A couple of weeks ago, a friend commented that I must have a pretty tough exterior – after all, I keep bouncing back from rejection.
I looked at her and cocked my head to the side, mostly because I didn’t know how to interpret her comment: So, you think I’m strong. Resilient. In-de-fatigable (as I learned and then taught again in 11th grade English). But you also point out the fact that rejection is a regular part of my vocabulary and I’m not sure whether or not that’s intended as a compliment.
But to the fact that I experience rejection on a regular basis, she wasn’t wrong.
Somehow, someway, there’s something in me that keeps asking, even if I think (and eventually am granted) a kindly “thanks but no thanks” response. Why, just in the last month, I received said kindly noes from…
*a local bookstore
*an online magazine
*a print publication
*a speaking agent
*a grant application
Sometimes these noes are short, sweet and to the point – like one would hear on American Idol when “you’re just not what America is looking for,” (a rejection I heard in person when I auditioned for the show nearly 15 years ago, true story). Sometimes these noes are more elaborate, after all, “we’re just not that kind of church.” Cough, cough.
Sometimes these noes make you shake your head with frustration: when someone tells you that you just don’t have a big enough number of followers and instead encourages you “just” to become friends with Jen Hatmaker or Sarah Bessey, all you can do is shake your head in response.
But sometimes these noes are silent, the reverberating echo of not hearing anything at all is the only sound that fills my ears.
Always, at least in the moment, these rejections hurt. Tears spring to my eyes – after all, I’m supposed to stop the hustle, I’m supposed to learn how to wait for others to pursue me, I’m supposed to not have to chase after all the ideas and all the events and all the conversations when the book finally hits newsstands.
But that hasn’t necessarily been the case for me, at least not as a writer, at least not yet. And I’m guessing it might not be the case for you either.
I wish I had the perfect set of pithy Christian aphorisms to pair with each rejection, but I don’t. Instead, I just have some thoughts – thoughts with which you might agree, thoughts with which you might disagree.

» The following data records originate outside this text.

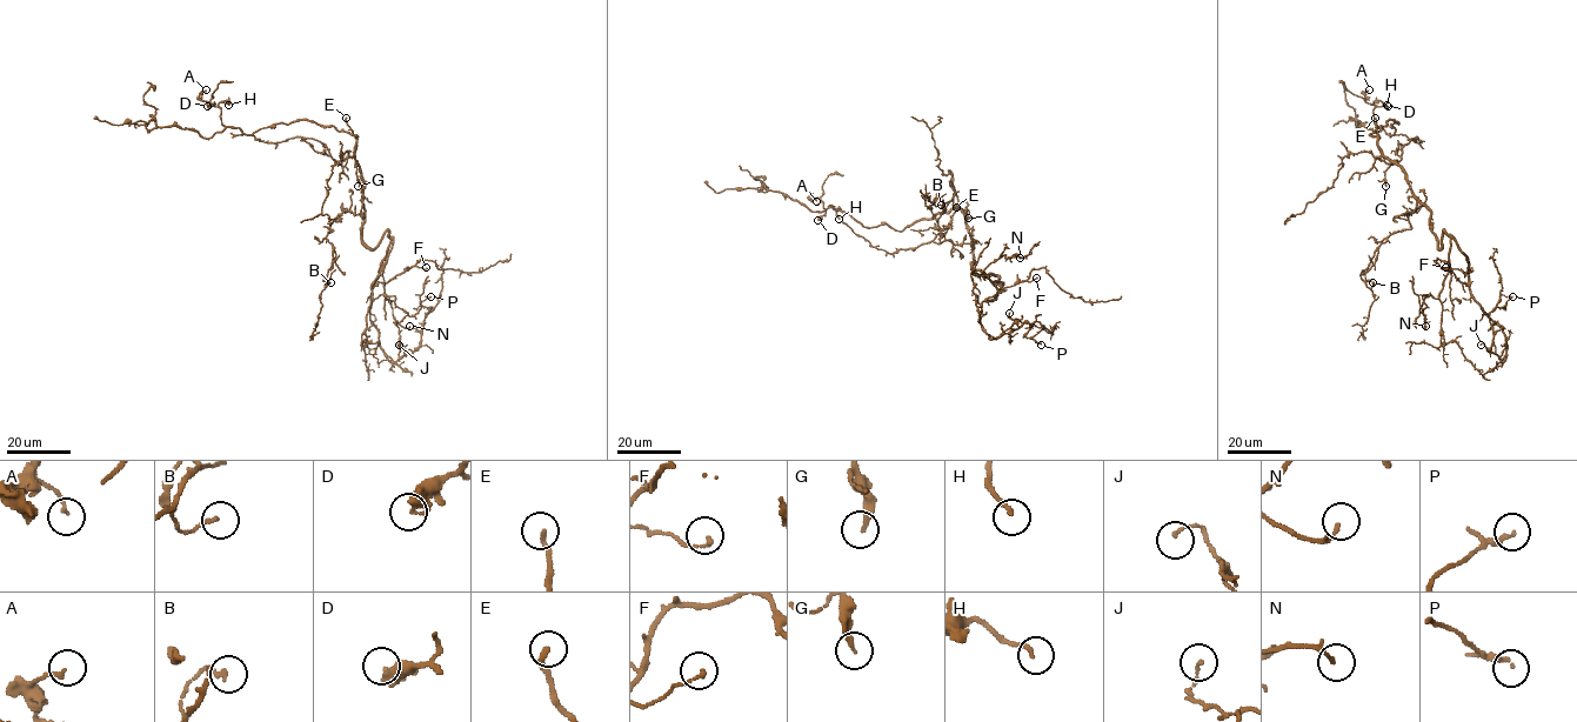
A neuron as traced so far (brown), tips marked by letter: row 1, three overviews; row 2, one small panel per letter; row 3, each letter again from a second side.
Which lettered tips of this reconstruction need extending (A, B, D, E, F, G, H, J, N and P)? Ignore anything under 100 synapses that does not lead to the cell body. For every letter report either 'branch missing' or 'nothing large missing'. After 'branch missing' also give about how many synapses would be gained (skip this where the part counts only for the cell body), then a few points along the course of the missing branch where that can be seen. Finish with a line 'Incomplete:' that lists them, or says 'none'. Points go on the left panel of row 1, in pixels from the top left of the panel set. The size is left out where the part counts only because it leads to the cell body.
A: nothing large missing
B: nothing large missing
D: nothing large missing
E: branch missing
F: nothing large missing
G: nothing large missing
H: nothing large missing
J: nothing large missing
N: nothing large missing
P: nothing large missing
Incomplete: E

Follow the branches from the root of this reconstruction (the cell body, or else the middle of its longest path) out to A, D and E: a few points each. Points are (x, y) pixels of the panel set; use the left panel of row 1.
A: (362, 200), (356, 135), (303, 119), (245, 134), (224, 126), (221, 109), (200, 99), (206, 89)
D: (362, 200), (356, 135), (303, 119), (245, 134), (224, 126), (221, 109), (207, 106)
E: (362, 200), (362, 173), (355, 158), (356, 138), (346, 118)

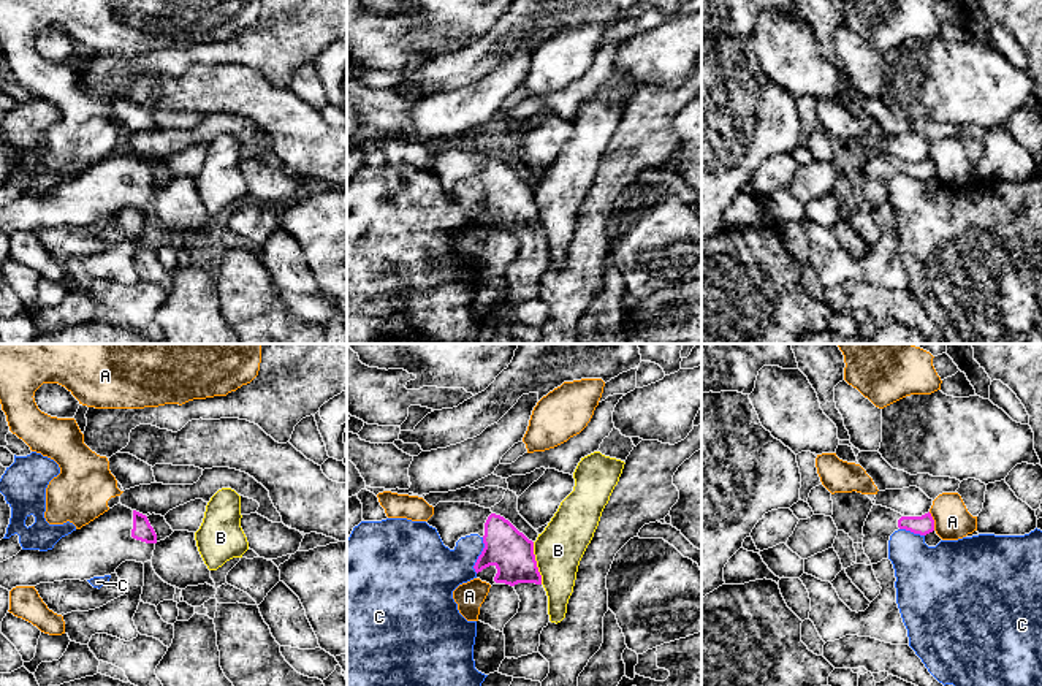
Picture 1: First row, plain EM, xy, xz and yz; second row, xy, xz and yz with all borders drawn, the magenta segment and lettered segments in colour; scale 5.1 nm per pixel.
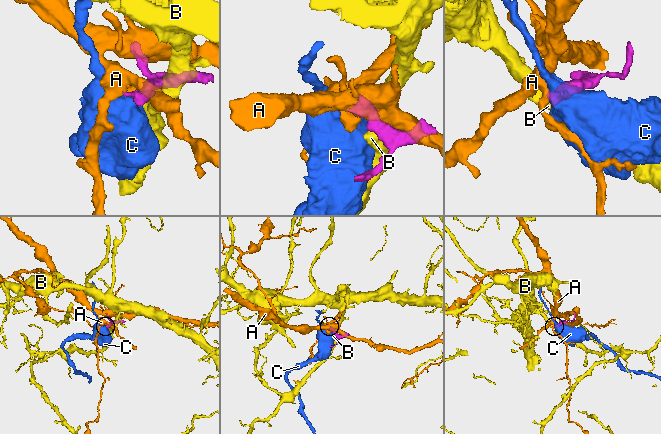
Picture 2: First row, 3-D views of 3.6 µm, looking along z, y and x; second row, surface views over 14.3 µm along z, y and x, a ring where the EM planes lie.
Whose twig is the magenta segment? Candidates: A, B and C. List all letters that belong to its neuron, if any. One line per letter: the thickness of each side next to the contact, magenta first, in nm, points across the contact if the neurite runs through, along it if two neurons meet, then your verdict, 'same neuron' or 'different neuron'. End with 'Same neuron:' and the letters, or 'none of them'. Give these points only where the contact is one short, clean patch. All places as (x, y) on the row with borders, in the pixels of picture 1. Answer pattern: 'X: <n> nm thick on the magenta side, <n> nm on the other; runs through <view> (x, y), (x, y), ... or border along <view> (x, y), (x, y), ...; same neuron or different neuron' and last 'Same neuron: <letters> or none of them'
A: 100 nm thick on the magenta side, 190 nm on the other; border along yz (928, 512), (935, 529); different neuron
B: 220 nm thick on the magenta side, 240 nm on the other; border along xz (532, 542), (542, 583); different neuron
C: 220 nm thick on the magenta side, 280 nm on the other; border along xz (483, 537), (483, 550), (474, 566), (475, 572); different neuron
Same neuron: none of them

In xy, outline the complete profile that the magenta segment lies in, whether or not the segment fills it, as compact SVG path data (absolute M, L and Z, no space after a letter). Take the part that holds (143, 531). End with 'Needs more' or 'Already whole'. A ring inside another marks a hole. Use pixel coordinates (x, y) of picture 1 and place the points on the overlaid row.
M120 502L71 534L52 550L21 550L0 562L0 586L36 586L63 580L90 580L116 572L125 561L147 562L157 534L146 515Z. Needs more

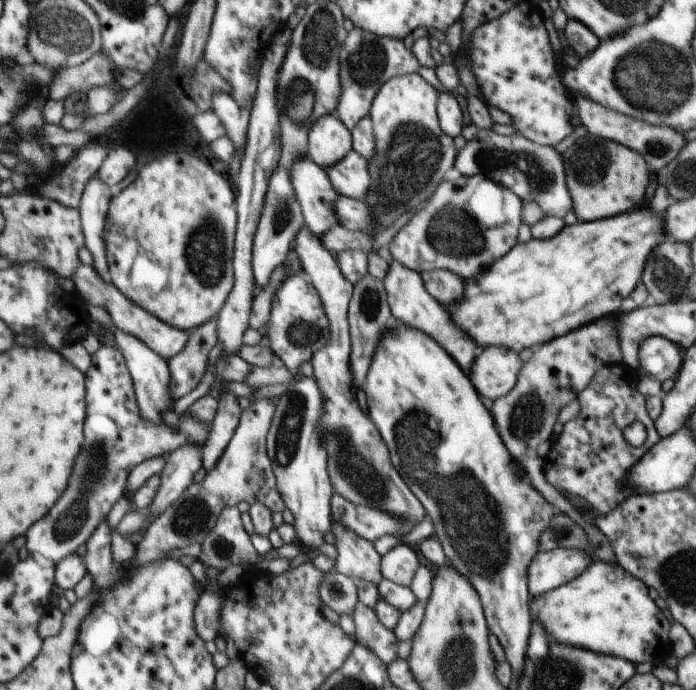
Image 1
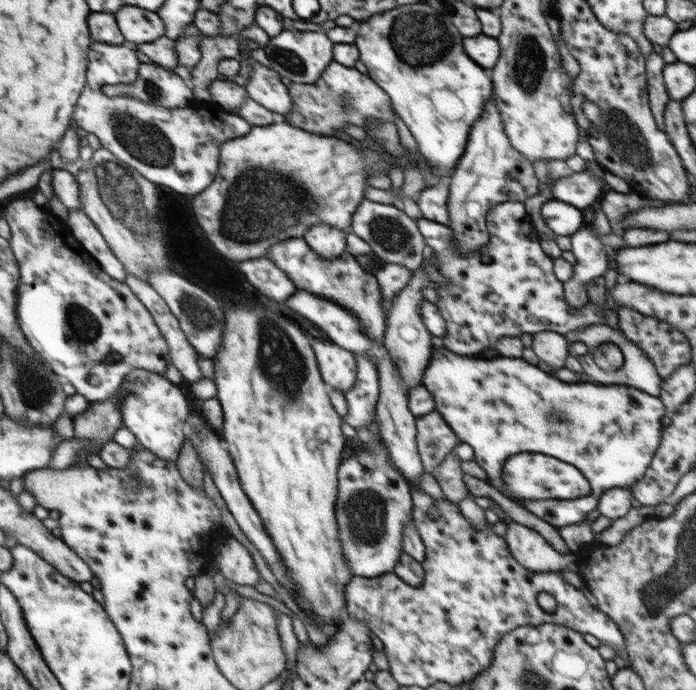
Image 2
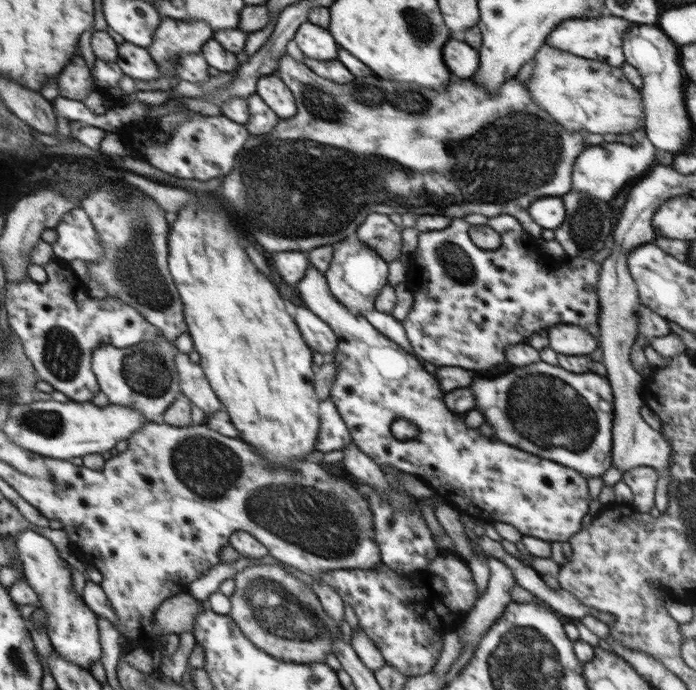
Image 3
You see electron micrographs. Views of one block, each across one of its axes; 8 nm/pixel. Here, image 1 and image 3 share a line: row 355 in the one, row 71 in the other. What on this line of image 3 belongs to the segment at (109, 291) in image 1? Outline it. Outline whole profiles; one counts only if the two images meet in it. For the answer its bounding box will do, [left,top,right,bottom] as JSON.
[146,17,213,78]

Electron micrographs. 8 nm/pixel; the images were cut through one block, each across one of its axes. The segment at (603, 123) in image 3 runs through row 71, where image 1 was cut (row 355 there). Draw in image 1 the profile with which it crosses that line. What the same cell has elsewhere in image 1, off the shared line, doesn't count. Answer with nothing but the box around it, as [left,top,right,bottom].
[490,320,622,563]

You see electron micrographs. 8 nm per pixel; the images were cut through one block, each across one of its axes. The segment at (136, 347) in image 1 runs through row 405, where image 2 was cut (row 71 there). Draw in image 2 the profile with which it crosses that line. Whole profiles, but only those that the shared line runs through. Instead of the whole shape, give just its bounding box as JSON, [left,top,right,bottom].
[117,63,193,108]

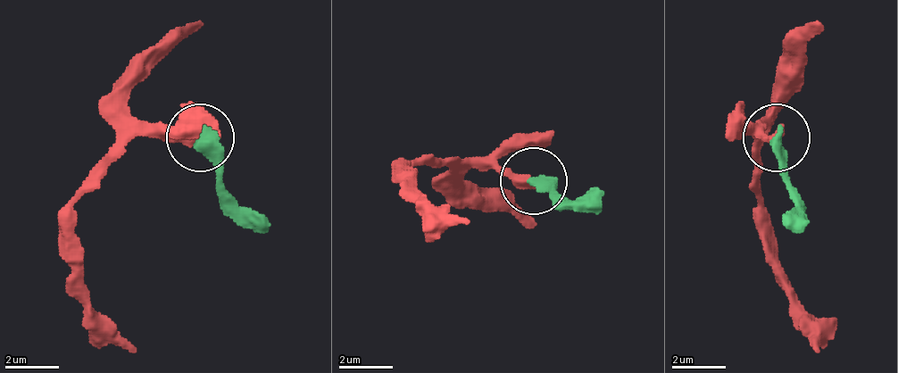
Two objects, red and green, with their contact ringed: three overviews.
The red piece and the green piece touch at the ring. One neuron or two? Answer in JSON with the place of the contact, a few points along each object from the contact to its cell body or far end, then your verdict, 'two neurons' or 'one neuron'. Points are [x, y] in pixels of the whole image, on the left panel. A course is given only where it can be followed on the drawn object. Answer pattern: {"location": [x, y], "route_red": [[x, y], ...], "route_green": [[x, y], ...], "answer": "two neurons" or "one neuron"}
{"location": [200, 137], "route_red": [[198, 136], [137, 136], [78, 203], [70, 269], [137, 351]], "route_green": [[198, 136], [238, 203], [272, 223]], "answer": "one neuron"}

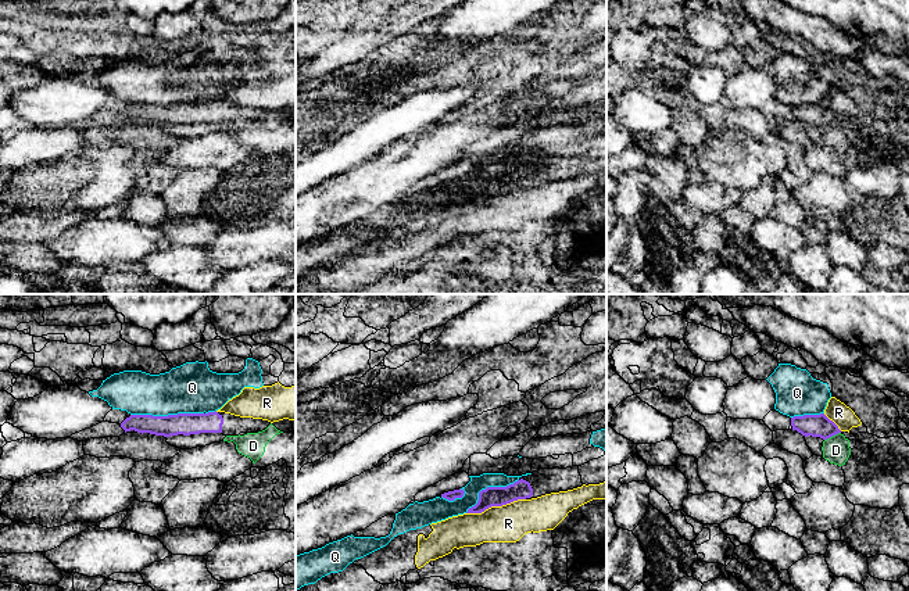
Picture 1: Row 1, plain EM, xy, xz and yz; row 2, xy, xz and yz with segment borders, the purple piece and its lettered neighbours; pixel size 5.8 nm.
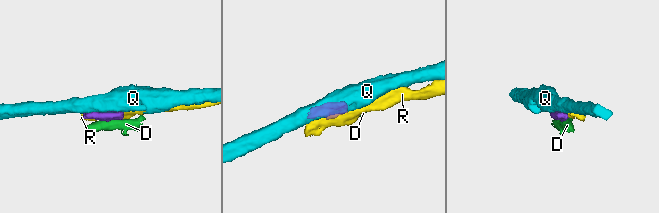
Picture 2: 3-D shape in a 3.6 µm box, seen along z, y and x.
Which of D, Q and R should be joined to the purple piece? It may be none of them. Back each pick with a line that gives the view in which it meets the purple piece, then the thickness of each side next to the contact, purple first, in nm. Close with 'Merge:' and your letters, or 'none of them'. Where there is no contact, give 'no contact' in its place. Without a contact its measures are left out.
Merge: none of them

- We are not alone in our pain. Pain is real. Pain is okay to feel (even if, as a Seven on the Enneagram, I want to run far from said pain, as I write about in my book). But it’s okay to feel the sting of rejection, just as it’s okay to be reminded that God is there with us in the mess of the storm.
- Our value is not determined by the yeses or the noes we receive. Nope. That’s not who we are, not in the least. I can’t help but think of the Wemmicks, a children’s story that reminds the reader that our worth as human beings is not determined by the stars or dots we receive (let alone by the number of rejections we get on a regular basis).
- It’s okay that this is just part of the deal. Do note that I didn’t say that “God’s not going to give you anything you can’t handle.” Because if you’re called to whatever-it-is-that-you’re-called-to-and-keep-getting-rejected-by, maybe that’s just part of the deal. And maybe this part of the deal is just okay.
Maybe you’re a creative, and you know you’re supposed to create, so you keep creating and you keep putting yourself out there and even when (not if) you experience rejection, maybe that’s just part of the deal. After all, this is what you were made to do!
Maybe you dream of finding a partner, that future husband or wife who’s going to complete you in a Jerry Maguire sort of way. Well, I’m not going to tell you that the perfect person is out there, but I do think there’s something to be said of putting yourself out there, so you can learn what you like and dislike in a future mate.
And maybe you’re the New Kid on the Block, and you’re still searching for your people. You just want a friend. You just want to be pursued. You’re tired of small talk. Well, enter in. Keep going. I see you, for you are not alone.
So, there you go.
Rejection? You and me, we got this. Picking ourselves up off the ground when we feel like we can’t be beat down again? We got this, we got this, we got this.
In this with you,
Care to share of your rejections? Rejection is a real thing – I don’t mean to make light of the situation, after all, rejection hurts and stings. But you know what? We humans are in this thing together, with a God that’s big enough to hold our biggest pains.